Against the Orioles, a 2-2 split. Not bad. Not great. Against the Jays, 1-2 in Fenway. Actively bad where 2-1 would've been actively good. A split against the Giants on the road, honestly, might well be considered a win in its own right...but a good team should never expect 0-2, making it hard to consider 1-1 anything above expectations.
Against the Twins? A team so far in the cellar? 2-1 is expected. 3-0 is hope for. The Red Sox met expectations. They did not exceed them. And they have only their own mistakes--and Xander Bogaerts' in particular--to blame.
If Rick Porcello was not magnificent, he was at least fairly good. He yielded a run in the first inning, but it was very much of the smallball variety--a leadoff single, a stolen base, and a couple ground balls. That was his one earned run of the night, but not his only run period. A second would score in the second, but this time it came with two outs when there should have been three, with Bogaerts having botched an (admittedly difficult) ground ball.
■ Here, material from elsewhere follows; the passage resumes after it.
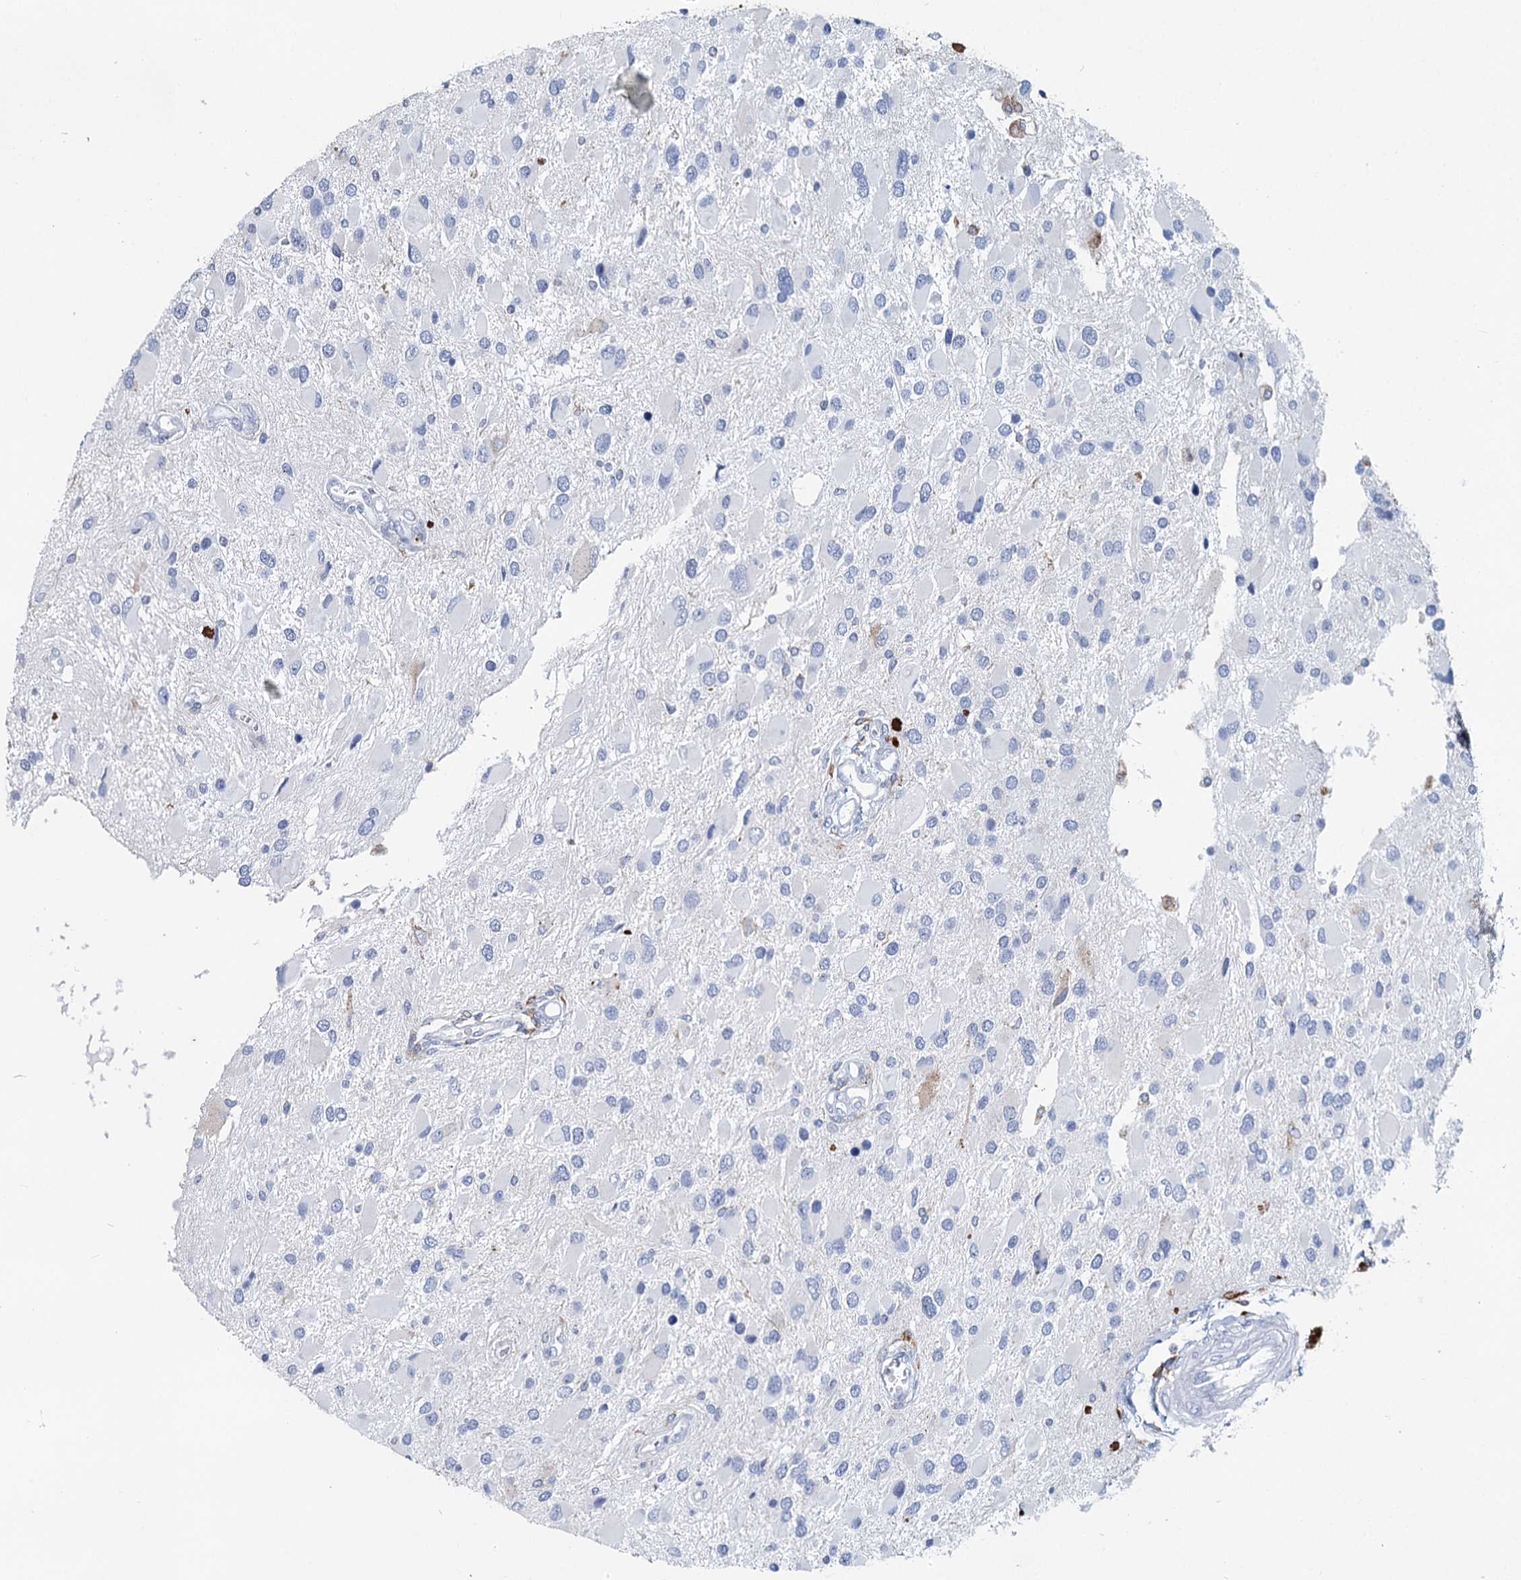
{"staining": {"intensity": "negative", "quantity": "none", "location": "none"}, "tissue": "glioma", "cell_type": "Tumor cells", "image_type": "cancer", "snomed": [{"axis": "morphology", "description": "Glioma, malignant, High grade"}, {"axis": "topography", "description": "Brain"}], "caption": "The micrograph shows no staining of tumor cells in glioma.", "gene": "METTL7B", "patient": {"sex": "male", "age": 53}}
Porcello would shut the Twins down over the next few frames, but gave up a pair of leadoff baserunners in the sixth to leave himself in trouble. Still, he battled back with two quick outs against Trevor Plouffe and Brian Dozier, leaving him one away from an escape. He should have had it on a ground ball from Max Kepler, but again Bogaerts struggled to make the out, bouncing the throw to Hanley, who couldn't pick the ball at first. One run scored right away, and another on a bloop single from Eduardo Escobar to right-center in an inning that should've been over.
That's four for Porcello, but really, one for Porcello, and three for the defense. But to be fair, the Twins repaid the favor. The Red Sox, entering the eighth, had just the lone run on a Chris Young homer. But they would start a late rally then, loading the bases with nobody out in the inning. Eduardo Nunez would make a nice play on a ground ball from who else but Xander Bogaerts, but then promptly threw the ball into right field while trying to start the double play. Instead of the threat being largely snuffed out, the Red Sox had two runs in and runners on the corners, with David Ortiz able to tie the game even when he grounded into a double play.
That led the game to extras, but it didn't last long after. With John Farrell doing as so many other managers do and not turning to his best relievers without the lead in extras, Matt Barnes was brought in to pitch the tenth. He allowed a leadoff walk, then saw the man go to third with one out on a line drive that Xander Bogaerts couldn't quite snag. From there, Barnes needed to be perfect. And yet, with an 0-2 count to Max Kepler, he threw him a meatball right down the middle. It sailed well over the wall in center, and that was that. No need for a sacrifice fly when you can mash a three-run homer.
Not a good look for the player who could do no wrong in Xander Bogaerts. Not a great day for an offense that needed serious help to send the game to extras. And a pretty awful performance from Matt Barnes. A rough way to end what could have been a pretty great series sweep.